Interior design and its role in politics showed up in this week’s issue of The New Yorker. Former Secretary of State and current 2016 Presidential candidate Hillary Clinton recently opened her campaign headquarters in Brooklyn Heights, New York. Between this location choice and Clinton’s apparent need to makeover her image in order to better relate to the American people, many have begun to speculate on what kind of vibe we’ll find in her offices.

Brooklyn Heights isn’t exactly the trendiest corner of NYC. In fact, as Emma Allen writes, the neighborhood is more of a “no man’s land… Locals refer to Brooklyn Heights as ‘America’s First Suburb.'”

“I think she’s not likely to furnish [her campaign HQ] with a host of bearded men, vintage chesterfield sofas, and fridges full of Brooklyn Lager,” David Alhadeff, the founder of the Williamsburg boutique the Future Perfect, said. “I don’t think she’ll be dumpster diving for her office chairs.”

Allen’s “Hillaryburg” piece goes on to consider several recent examples of politicians making head-scratching design choices in their offices:

Clinton could hardly do worse than the de Blasios, who, last summer, replaced antiques in Gracie Mansion on which Mayor Michael Bloomberg had spent several million dollars with sixty-five thousand dollars’ worth of free furniture from West Elm: dusty-blue sectionals, furry throw pillows.
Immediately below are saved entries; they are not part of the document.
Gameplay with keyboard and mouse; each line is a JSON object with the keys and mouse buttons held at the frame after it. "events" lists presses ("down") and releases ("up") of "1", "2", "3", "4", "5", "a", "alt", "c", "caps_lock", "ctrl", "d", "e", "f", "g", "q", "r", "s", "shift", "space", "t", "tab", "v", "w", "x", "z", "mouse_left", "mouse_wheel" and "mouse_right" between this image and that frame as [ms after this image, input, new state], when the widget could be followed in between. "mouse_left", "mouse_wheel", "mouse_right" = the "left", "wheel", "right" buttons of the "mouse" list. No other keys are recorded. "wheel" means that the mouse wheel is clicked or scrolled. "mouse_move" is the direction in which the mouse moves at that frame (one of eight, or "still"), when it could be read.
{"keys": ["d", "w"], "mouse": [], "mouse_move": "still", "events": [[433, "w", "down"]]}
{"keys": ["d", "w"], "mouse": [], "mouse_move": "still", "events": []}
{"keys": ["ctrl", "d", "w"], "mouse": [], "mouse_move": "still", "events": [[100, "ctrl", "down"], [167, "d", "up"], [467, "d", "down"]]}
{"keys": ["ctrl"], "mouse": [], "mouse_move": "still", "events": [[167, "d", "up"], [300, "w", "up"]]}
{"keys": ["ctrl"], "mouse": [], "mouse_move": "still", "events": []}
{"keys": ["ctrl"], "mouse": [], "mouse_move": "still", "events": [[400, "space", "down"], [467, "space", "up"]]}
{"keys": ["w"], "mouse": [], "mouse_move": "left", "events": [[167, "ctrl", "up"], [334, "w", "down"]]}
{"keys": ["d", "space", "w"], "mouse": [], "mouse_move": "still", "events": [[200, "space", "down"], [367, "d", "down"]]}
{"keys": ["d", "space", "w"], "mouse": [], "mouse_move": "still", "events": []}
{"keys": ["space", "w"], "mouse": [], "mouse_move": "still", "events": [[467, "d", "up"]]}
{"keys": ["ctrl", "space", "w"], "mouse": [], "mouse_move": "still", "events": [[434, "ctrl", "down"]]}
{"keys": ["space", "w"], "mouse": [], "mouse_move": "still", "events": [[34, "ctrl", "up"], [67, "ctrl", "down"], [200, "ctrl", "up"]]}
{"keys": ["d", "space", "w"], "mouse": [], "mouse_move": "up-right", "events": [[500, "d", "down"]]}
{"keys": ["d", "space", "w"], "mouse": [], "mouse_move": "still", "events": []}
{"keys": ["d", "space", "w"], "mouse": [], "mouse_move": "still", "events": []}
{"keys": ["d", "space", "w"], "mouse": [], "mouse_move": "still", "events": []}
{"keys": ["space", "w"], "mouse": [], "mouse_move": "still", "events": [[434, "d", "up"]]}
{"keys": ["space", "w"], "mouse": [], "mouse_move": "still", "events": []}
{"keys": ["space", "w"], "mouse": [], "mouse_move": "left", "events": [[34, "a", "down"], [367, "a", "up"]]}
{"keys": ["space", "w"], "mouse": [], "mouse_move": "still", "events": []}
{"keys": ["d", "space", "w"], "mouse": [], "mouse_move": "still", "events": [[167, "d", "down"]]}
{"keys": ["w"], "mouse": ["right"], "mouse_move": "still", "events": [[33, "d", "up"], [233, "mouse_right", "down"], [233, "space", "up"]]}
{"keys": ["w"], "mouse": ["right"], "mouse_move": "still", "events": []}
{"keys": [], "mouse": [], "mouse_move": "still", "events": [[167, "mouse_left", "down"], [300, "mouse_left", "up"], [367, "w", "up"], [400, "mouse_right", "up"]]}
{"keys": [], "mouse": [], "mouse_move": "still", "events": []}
A Times Op-Ed called the decision “unseemly.” The First Family defended the choice by pointing out that West Elm had started in Brooklyn, like them…

Also to avoid: emulating Illinois Republican congressman Aaron Schock, whose decorator kitted out  his office to evoke “Downtown Abbey,” with crimson walls, gold sconces, and clumps of pheasant feathers, at a cost of forty thousand tax-payer dollars.

“In political culture, design is not a priority,” said Martin Finio, an architect who, with his wife, revamped the Brooklyn Historical Society.